We arrived early on Saturday evening. A bar mitzvah was in full swing in a tent on the grounds, but the b&b, itself, was quiet.
Evan and I checked in with the innkeepers, a young couple named Matt and Noel, and headed upstairs to the 1790’s room. The farmhouse was built at that time, and it felt like it! Our room had wooden windows, doors and floors in-line with the period.
I was happy that the view from our room was green grass and trees, instead of other apartment buildings!
I liked the red accents, and thought the room was cute, but we both felt the place needed a bit of…freshening up. Mostly, a new coat of paint, inside and out.
Evan and I walked around the farm before the sun set. The animals were all hiding, so we just strolled among the trees and steered clear of the bar mitzvah tent. (No need to crash a 13-year-old’s party!)
The next day, we sat down to breakfast in the dining room…
…and helped ourselves to fruit and pastries from the breakfast buffet. Noel and Matt also served us a good omelet, a waffle, and fruit and yogurt.
When Evan and I checked out, we learned why the place felt like it was in a transitional state. Matt told us that last year, he and Noel were just a regular couple who had day jobs. While looking for a wedding venue, they came upon Ash Mill Farm and fell in love with it.
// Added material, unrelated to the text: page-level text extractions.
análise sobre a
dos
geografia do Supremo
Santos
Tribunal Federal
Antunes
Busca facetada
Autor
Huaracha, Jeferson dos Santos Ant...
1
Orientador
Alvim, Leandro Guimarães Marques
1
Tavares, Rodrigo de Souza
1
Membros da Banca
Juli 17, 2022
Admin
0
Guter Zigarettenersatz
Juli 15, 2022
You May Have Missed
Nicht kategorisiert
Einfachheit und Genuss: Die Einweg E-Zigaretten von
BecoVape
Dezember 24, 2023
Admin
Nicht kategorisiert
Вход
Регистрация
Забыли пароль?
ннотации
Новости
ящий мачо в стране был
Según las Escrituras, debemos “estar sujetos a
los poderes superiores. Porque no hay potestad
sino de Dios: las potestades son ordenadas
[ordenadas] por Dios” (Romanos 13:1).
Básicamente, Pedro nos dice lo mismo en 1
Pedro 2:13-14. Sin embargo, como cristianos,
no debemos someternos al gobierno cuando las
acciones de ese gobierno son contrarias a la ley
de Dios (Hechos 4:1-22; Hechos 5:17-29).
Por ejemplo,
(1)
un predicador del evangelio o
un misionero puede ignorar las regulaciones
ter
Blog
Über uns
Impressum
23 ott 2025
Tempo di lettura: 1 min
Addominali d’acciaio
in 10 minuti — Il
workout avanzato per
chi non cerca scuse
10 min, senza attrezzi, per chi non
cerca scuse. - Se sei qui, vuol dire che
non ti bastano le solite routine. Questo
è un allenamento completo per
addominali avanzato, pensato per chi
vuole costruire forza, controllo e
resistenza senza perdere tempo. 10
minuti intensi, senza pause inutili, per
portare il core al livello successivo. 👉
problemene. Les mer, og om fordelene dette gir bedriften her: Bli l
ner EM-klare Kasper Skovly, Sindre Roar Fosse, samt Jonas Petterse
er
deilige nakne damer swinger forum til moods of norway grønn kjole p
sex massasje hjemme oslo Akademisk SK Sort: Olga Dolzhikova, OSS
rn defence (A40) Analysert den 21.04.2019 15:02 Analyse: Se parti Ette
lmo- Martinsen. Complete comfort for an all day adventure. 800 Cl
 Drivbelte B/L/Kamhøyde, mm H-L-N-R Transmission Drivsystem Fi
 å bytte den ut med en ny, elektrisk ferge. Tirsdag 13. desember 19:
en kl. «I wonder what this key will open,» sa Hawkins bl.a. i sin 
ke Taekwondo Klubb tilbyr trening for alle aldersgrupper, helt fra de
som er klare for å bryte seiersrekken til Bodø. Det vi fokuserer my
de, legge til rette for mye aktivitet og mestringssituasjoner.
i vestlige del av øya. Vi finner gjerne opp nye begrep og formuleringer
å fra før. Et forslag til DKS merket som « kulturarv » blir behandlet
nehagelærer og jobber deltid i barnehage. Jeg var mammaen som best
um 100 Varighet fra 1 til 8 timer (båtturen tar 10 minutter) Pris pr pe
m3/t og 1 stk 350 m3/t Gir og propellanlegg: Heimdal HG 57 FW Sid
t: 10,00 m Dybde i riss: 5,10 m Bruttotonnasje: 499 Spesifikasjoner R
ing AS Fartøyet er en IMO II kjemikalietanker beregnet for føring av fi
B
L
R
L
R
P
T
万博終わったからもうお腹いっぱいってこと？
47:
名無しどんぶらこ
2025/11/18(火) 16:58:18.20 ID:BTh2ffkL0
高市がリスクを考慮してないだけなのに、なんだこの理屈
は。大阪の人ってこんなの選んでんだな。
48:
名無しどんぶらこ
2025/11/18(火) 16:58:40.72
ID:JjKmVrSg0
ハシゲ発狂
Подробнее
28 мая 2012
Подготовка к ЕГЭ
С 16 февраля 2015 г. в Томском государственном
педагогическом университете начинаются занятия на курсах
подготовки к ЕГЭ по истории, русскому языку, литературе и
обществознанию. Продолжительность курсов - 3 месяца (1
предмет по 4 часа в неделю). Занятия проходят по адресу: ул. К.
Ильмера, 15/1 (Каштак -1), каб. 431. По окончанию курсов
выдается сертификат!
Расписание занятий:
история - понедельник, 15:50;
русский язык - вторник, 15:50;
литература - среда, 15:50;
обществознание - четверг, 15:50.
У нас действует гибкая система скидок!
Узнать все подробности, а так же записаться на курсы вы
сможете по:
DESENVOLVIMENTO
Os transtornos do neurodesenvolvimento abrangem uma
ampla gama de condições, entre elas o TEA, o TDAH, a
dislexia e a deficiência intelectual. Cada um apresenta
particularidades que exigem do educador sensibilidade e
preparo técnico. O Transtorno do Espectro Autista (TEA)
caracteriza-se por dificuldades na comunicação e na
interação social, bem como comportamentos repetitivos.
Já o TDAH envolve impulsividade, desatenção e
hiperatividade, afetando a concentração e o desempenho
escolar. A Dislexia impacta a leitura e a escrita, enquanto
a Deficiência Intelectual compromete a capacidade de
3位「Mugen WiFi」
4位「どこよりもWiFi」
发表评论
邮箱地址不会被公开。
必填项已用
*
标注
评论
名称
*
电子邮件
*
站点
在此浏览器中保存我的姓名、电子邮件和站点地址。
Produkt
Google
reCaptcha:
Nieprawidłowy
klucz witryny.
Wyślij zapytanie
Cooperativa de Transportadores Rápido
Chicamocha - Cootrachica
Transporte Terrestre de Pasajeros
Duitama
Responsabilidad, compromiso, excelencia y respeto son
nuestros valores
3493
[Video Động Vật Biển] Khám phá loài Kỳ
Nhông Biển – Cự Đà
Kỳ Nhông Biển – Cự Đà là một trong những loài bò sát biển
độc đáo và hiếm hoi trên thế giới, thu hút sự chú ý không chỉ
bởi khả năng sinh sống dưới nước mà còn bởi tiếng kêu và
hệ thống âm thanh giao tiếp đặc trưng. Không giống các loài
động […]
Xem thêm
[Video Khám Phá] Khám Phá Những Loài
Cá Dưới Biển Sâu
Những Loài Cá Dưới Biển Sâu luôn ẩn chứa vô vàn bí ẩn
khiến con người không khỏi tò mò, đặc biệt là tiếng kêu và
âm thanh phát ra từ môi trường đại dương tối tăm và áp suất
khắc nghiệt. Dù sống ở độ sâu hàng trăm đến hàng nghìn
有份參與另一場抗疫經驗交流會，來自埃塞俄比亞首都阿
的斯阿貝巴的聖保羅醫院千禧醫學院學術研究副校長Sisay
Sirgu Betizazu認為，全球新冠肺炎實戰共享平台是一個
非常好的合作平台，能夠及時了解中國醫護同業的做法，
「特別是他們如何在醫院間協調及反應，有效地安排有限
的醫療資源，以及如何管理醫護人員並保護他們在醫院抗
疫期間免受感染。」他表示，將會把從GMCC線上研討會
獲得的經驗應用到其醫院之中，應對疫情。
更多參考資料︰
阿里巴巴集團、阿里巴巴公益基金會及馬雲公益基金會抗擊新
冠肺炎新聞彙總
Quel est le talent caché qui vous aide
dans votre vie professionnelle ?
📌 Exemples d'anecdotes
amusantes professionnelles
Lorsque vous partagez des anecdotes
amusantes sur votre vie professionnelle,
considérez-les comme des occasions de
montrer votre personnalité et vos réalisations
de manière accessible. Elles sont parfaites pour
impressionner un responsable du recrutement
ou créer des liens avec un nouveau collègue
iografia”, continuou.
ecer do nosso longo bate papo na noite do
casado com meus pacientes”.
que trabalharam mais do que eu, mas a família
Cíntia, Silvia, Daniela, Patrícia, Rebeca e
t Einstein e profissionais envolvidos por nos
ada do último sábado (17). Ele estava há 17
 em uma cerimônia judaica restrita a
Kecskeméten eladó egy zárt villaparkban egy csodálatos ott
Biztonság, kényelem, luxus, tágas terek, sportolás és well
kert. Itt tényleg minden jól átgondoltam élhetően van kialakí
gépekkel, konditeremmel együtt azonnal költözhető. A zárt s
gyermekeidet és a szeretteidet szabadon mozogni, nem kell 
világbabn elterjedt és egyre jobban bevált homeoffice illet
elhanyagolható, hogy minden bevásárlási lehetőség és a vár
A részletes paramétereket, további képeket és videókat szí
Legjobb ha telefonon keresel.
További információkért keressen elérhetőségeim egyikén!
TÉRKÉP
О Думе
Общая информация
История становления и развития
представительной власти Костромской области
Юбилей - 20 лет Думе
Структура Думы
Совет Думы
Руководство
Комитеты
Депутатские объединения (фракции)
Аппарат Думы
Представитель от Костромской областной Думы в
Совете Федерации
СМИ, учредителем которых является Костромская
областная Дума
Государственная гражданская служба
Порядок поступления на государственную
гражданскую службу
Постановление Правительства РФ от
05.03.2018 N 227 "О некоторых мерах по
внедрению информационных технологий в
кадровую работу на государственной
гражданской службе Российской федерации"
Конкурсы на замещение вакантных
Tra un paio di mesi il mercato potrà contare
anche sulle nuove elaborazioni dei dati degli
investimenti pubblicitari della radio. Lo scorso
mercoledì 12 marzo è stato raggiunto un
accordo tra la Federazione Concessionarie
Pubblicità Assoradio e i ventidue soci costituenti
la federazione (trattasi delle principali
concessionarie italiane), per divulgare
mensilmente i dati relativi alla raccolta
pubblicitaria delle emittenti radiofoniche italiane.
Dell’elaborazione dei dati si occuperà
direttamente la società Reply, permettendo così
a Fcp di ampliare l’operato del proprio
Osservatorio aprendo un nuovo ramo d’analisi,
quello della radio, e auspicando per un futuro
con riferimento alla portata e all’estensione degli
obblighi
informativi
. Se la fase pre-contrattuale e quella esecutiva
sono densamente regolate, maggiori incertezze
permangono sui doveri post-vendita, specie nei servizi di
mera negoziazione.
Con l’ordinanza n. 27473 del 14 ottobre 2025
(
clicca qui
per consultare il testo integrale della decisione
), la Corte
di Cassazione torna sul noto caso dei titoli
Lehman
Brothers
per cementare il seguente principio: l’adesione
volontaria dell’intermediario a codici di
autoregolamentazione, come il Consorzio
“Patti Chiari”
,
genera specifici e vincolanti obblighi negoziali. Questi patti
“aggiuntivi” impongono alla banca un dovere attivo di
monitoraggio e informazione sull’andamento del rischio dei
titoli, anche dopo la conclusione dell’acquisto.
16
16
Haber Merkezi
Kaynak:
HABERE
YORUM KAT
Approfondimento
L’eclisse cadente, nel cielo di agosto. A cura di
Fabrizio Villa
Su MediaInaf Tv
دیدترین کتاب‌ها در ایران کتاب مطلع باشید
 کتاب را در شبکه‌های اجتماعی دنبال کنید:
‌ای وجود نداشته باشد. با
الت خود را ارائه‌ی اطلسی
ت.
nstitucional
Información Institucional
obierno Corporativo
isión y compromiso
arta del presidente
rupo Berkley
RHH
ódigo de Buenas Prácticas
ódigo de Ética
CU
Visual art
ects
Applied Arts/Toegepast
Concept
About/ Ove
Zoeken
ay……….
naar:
They got married there during the summer. Around that time, they also learned that the innkeepers were looking to move on. A few days later, he and Noel took over the place.
That explained a lot! It’s a pretty big task for a newlywed couple to take over a farm and b&b and start to spruce it up.
Before leaving the farm, Evan and I spent some time on the grounds, again—and this time, the animals were out!
We stopped into the barn to see the sheep and goats—who all clamored to the fence when they saw us.
Evan indulged them with some food.
…though I was just as excited when one of the barn cats arrived.
Some of the sheep were oddly shorn. (If you happen to know why they were, let me know!)
We also walked through the part of the barn that can be used as an event space. I loved this all-wood room and the natural light that poured in. I could imagine how pretty and romantic a wedding dinner there would be.
After leaving the farm, we headed into New Hope. Even though it was Easter Sunday, lots of people were out.
We walked up and down the streets, passing the Bucks County Playhouse (love how it’s housed in a towering barn!)…
…and checked out shops, like the Soap Opera Company.
After a while, we got hungry.
The Creole menu at Marsha Brown looked good, and the restaurant is in a converted church. But they wouldn’t let us in without a reservation, since it was a holiday. At Nikolas, they were only serving dinner, even though it was 2 p.m.
Evan and I finally decided to eat at Hearth, and ended up happy with the decision. The restaurant was quiet, and we got a nice table in a sunny spot upstairs. We shared french onion and porter rarebit on pumpernickel toast, polenta and a veggie pot pie.
Despite feeling full afterward, we still stopped for ice cream (topped with chocolate-covered waffle bits!) at Nina’s Waffle’s…
…and then walked around some more, just enjoying the warm weather before heading back to the city.